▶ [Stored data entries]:
--------

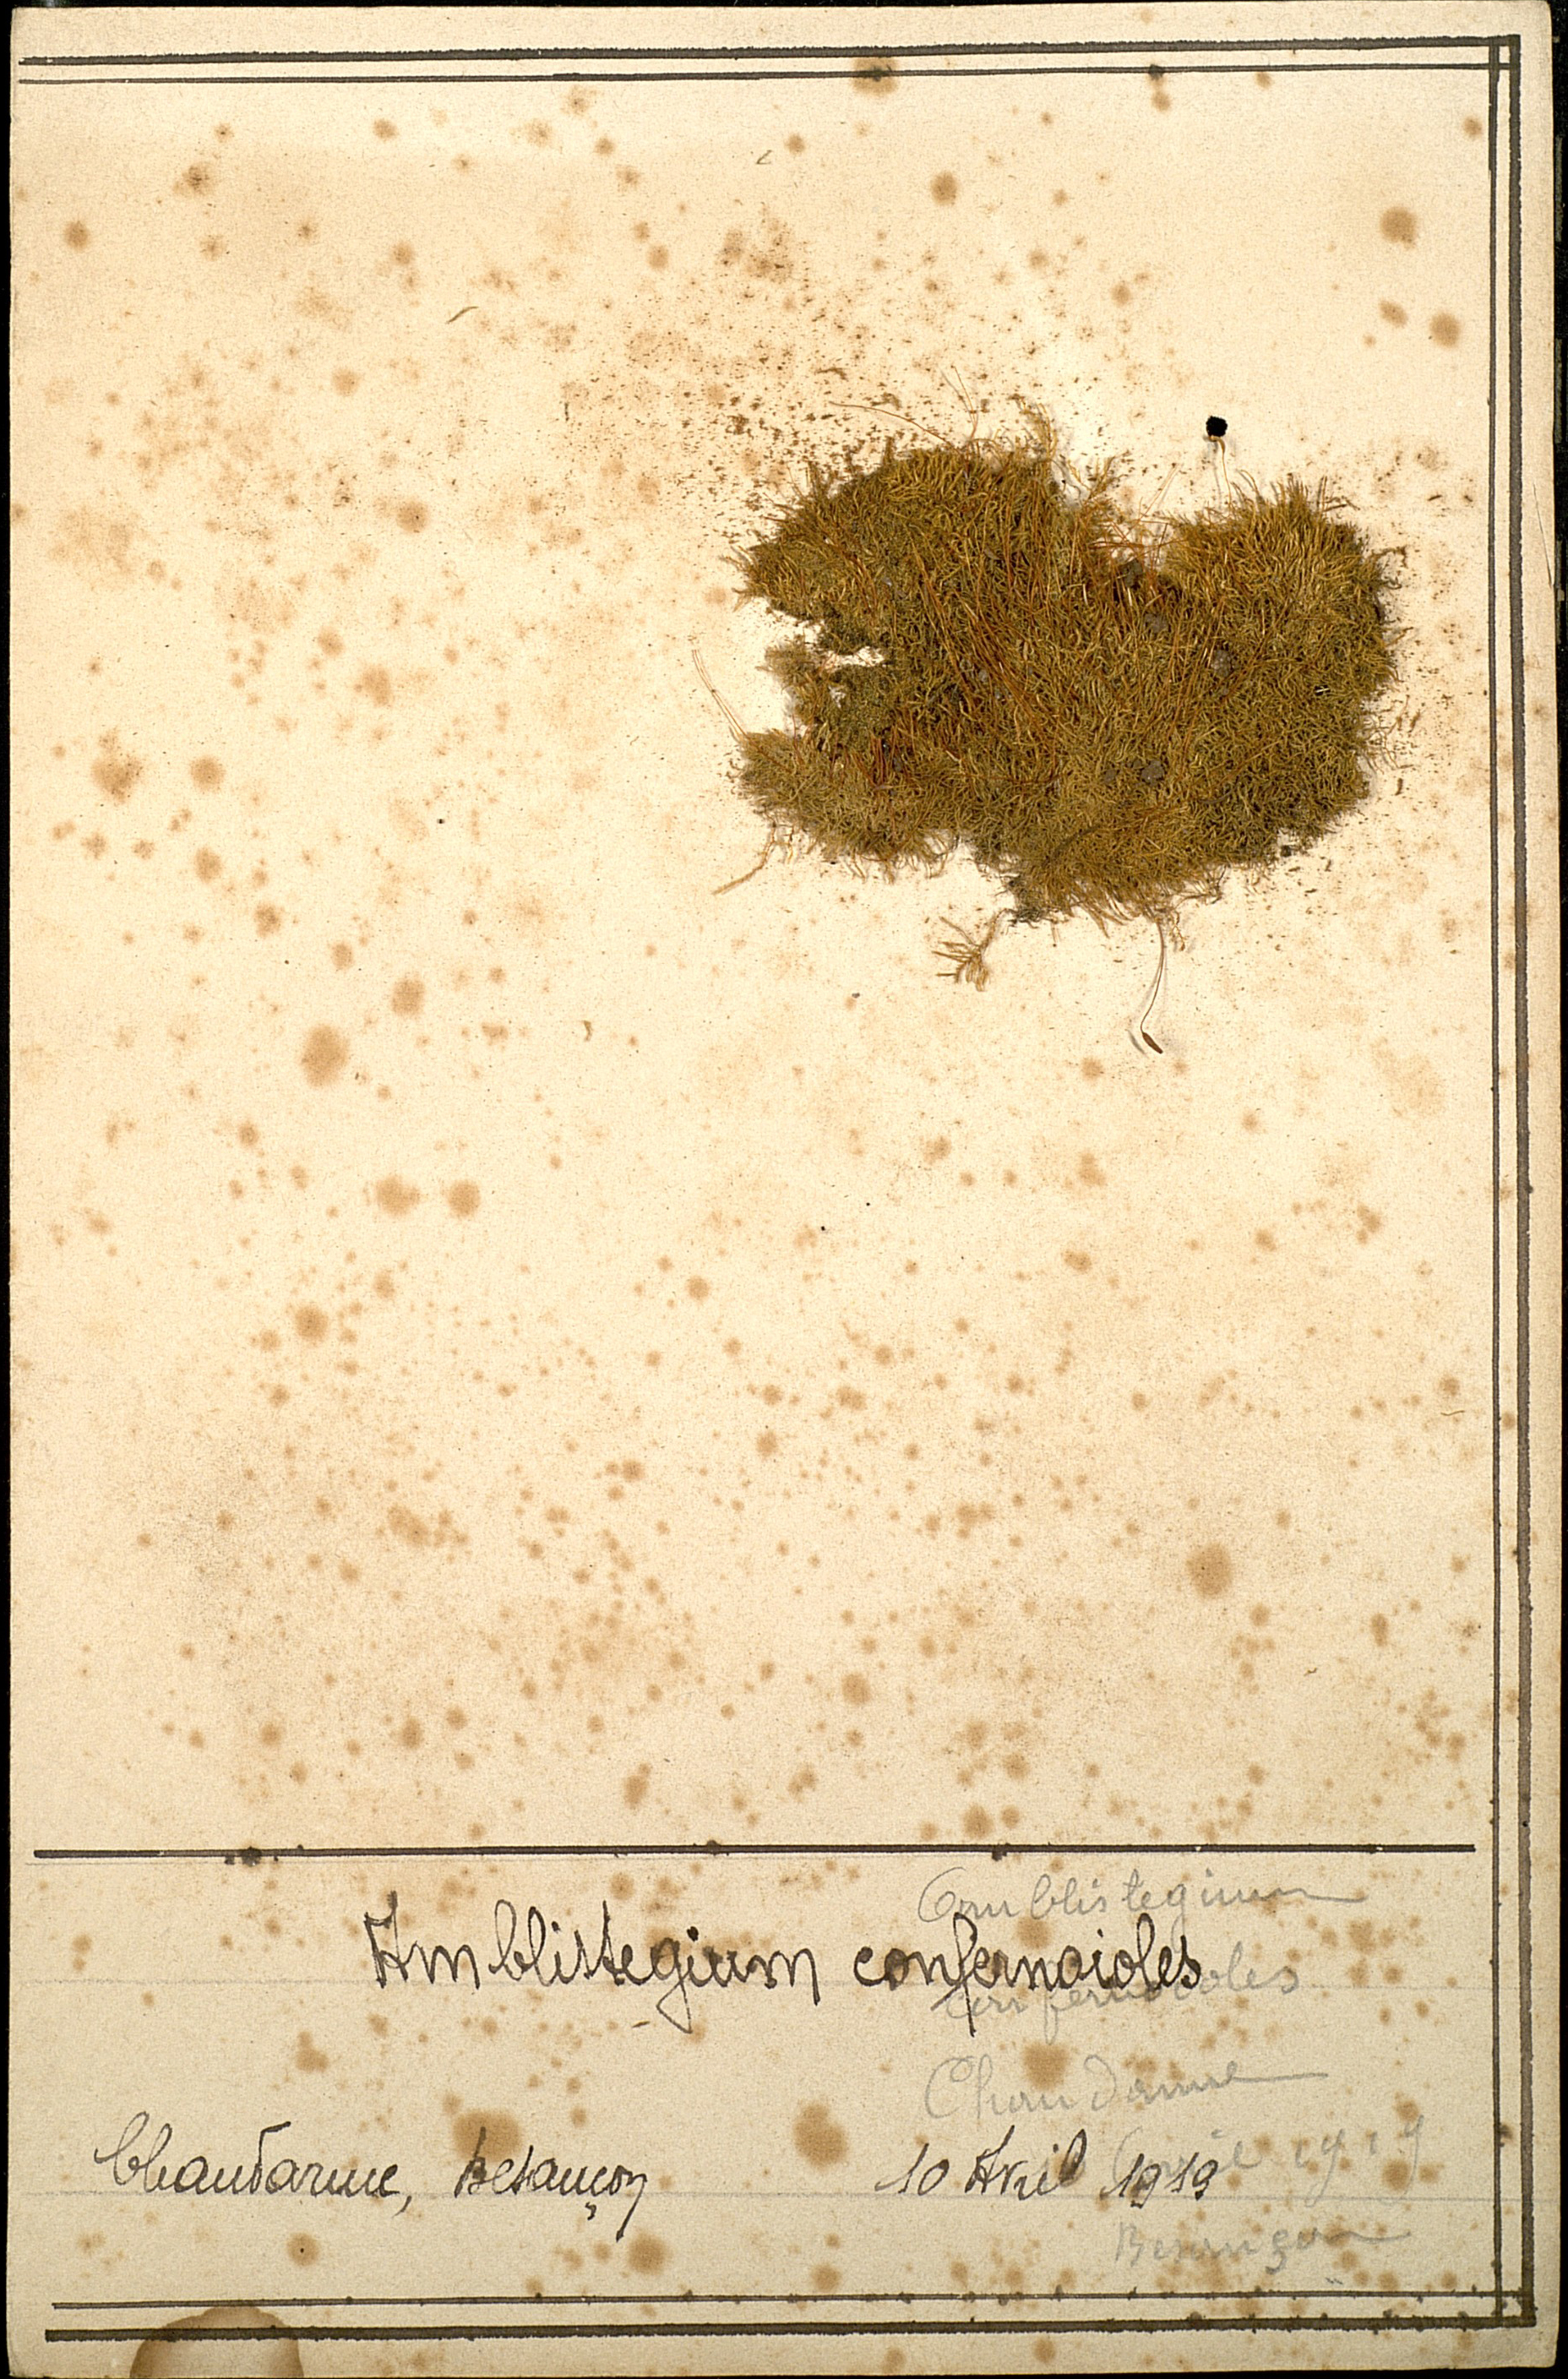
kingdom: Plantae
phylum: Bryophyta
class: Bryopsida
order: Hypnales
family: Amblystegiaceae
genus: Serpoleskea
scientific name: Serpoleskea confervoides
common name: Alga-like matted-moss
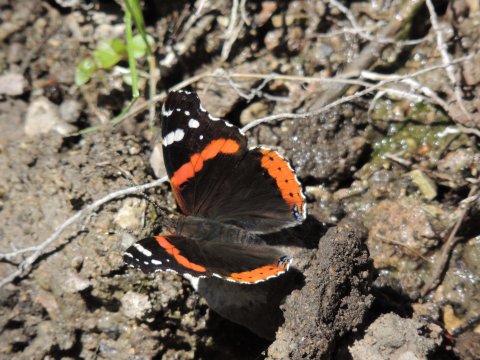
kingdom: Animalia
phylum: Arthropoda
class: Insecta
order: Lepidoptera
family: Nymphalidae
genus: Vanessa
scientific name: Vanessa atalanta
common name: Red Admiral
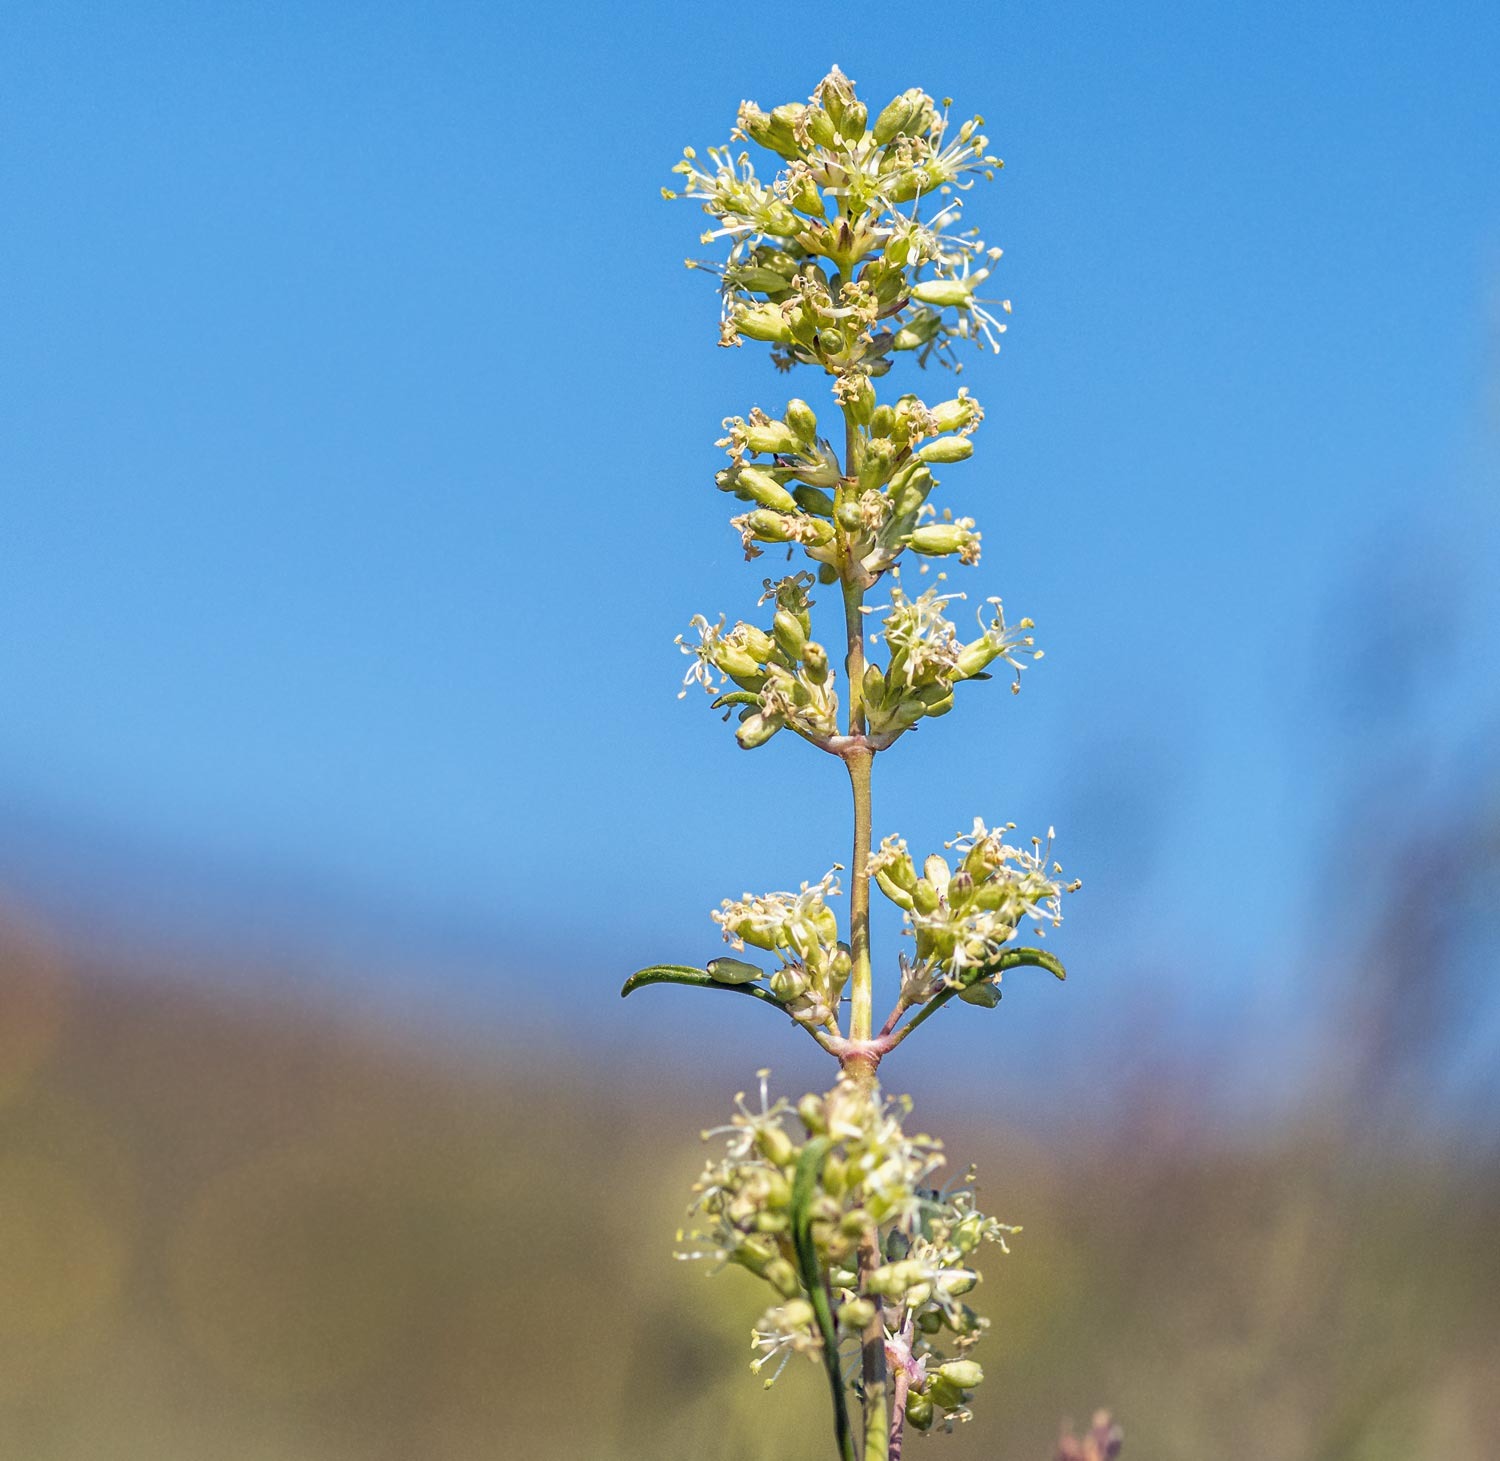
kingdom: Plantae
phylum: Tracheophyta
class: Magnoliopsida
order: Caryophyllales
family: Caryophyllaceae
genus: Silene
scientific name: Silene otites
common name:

--------

▶ [Exercise directions]: Copy everything from the line "class: Bryopsida" down to the end of the material, word for word and including both ends. Leave the pictures out.

▶ [Result of this exercise]:
class: Bryopsida
order: Hypnales
family: Amblystegiaceae
genus: Serpoleskea
scientific name: Serpoleskea confervoides
common name: Alga-like matted-moss
kingdom: Animalia
phylum: Arthropoda
class: Insecta
order: Lepidoptera
family: Nymphalidae
genus: Vanessa
scientific name: Vanessa atalanta
common name: Red Admiral
kingdom: Plantae
phylum: Tracheophyta
class: Magnoliopsida
order: Caryophyllales
family: Caryophyllaceae
genus: Silene
scientific name: Silene otites
common name:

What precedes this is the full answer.